TEKS SUMBER
-=-=-
TANGERANG - Untuk memenuhi tugas mata kuliah Pengukuran Kinerja, kami melakukan Focus Group Discussion (FGD) mengenai “Tata Kelola Perusahaan dan Kinerja: Pembelajaran dari Kasus Korupsi PERTAMINA di Indonesia dan Global” FGD ini dilakukan oleh Mahasiswa Sarjana Akuntansi Universitas Pamulang yaitu, Divia Nuri Dinda, Frida Kusuma Hanifah, Putri Noviyanti Rahmadani, Rafifah Deska Amanda dan Muhamad Taufik.
Sebagai mahasiswa, penting bagi kami untuk tidak hanya memahami teori pengukuran kinerja secara konseptual, tetapi juga mampu mengaitkannya dengan realitas yang terjadi dalam praktik korporasi dan kebijakan publik.
Melalui diskusi ini, kami berharap dapat memberikan kontribusi pemikiran yang bersifat membangun terhadap upaya perbaikan sistem evaluasi kinerja di lingkungan BUMN Indonesia.
Tata kelola perusahaan yang baik merupakan salah satu aspek penting dalam memastikan keberlanjutan dan integritas sebuah organisasi. Namun, kenyataannya seringkali menunjukkan bahwa lemahnya tata kelola dapat menimbulkan berbagai masalah serius, termasuk praktik korupsi.
Salah satu contoh yang mencolok adalah kasus korupsi yang terjadi di Pertamina, yang merugikan negara dalam jumlah yang sangat besar. Kasus ini tidak hanya mencerminkan kegagalan dalam pengelolaan perusahaan, tetapi juga membuka mata kita mengenai pentingnya integrasi tata kelola yang baik dalam sistem evaluasi kinerja perusahaan.
Dalam opini ini, kami akan mengulas bagaimana kasus Pertamina memberikan pelajaran berharga terkait evaluasi kinerja perusahaan, terutama dalam konteks Good Corporate Governance (GCG).
-=-=-
CUPLIKAN DATA

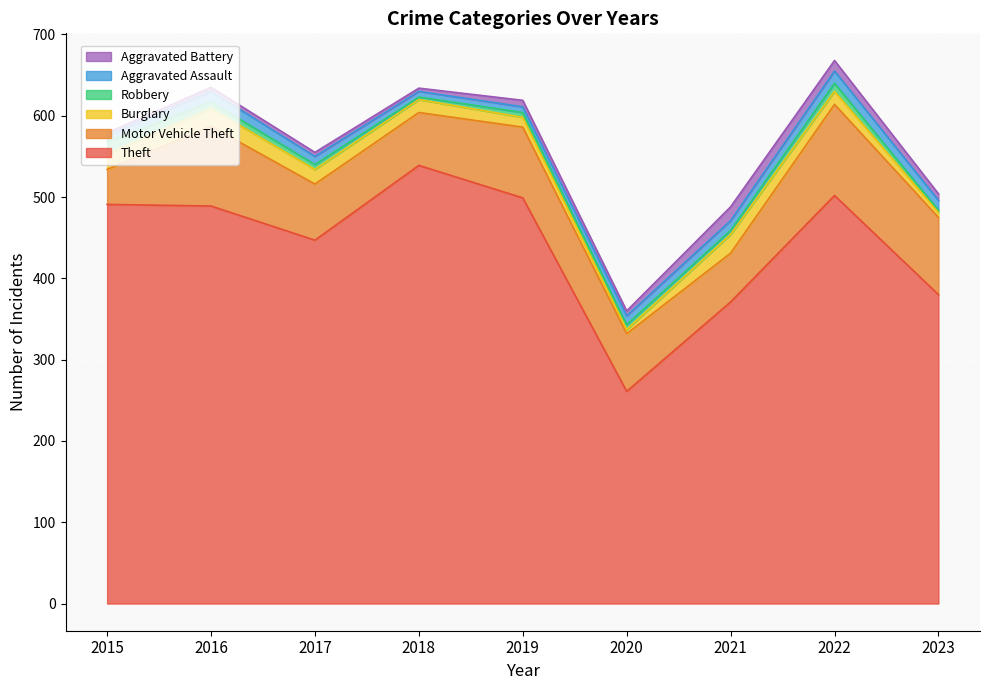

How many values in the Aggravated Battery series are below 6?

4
-=-=-
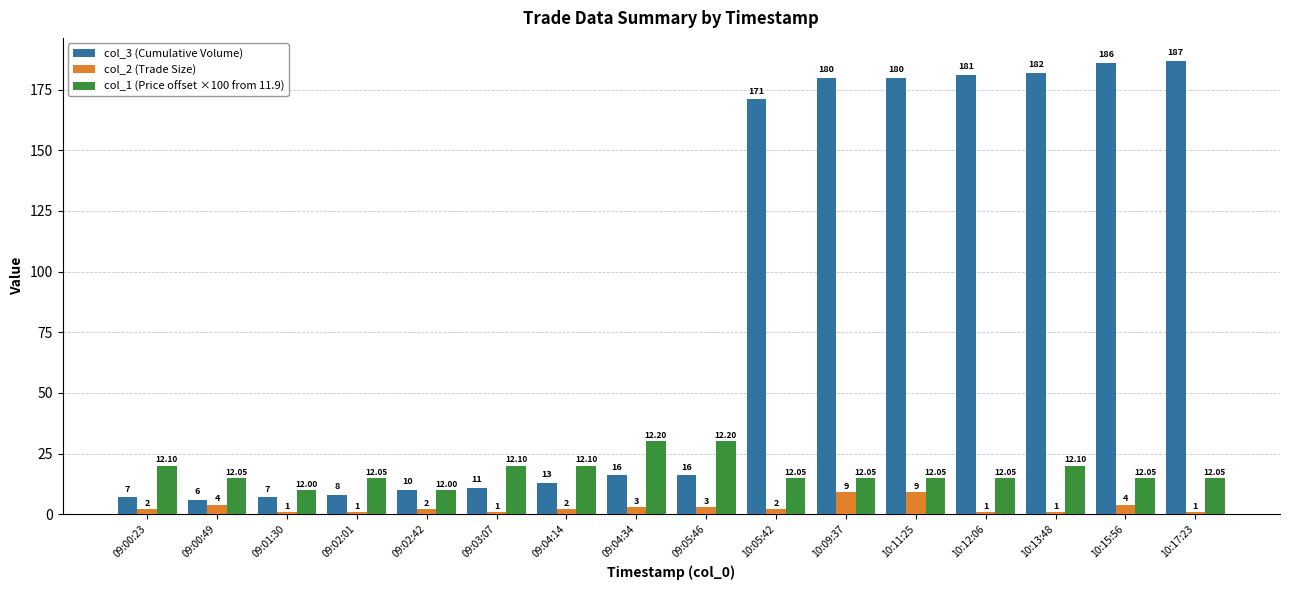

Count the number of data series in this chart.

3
-=-=-
PETUNJUK PENGERJAAN
1. Menurut teks sumber, FGD tersebut dilakukan untuk memenuhi tugas mata kuliah apa?
2. Ganti "evaluasi kinerja" dengan "penilaian kinerja" pada bagian teks sumber mulai dari "Salah satu contoh" hingga dan termasuk "Corporate Governance (GCG).", lalu tuliskan kembali bagian tersebut.

KUNCI JAWABAN
1. Mata kuliah Pengukuran Kinerja.

2.
Salah satu contoh yang mencolok adalah kasus korupsi yang terjadi di Pertamina, yang merugikan negara dalam jumlah yang sangat besar. Kasus ini tidak hanya mencerminkan kegagalan dalam pengelolaan perusahaan, tetapi juga membuka mata kita mengenai pentingnya integrasi tata kelola yang baik dalam sistem penilaian kinerja perusahaan.
Dalam opini ini, kami akan mengulas bagaimana kasus Pertamina memberikan pelajaran berharga terkait penilaian kinerja perusahaan, terutama dalam konteks Good Corporate Governance (GCG).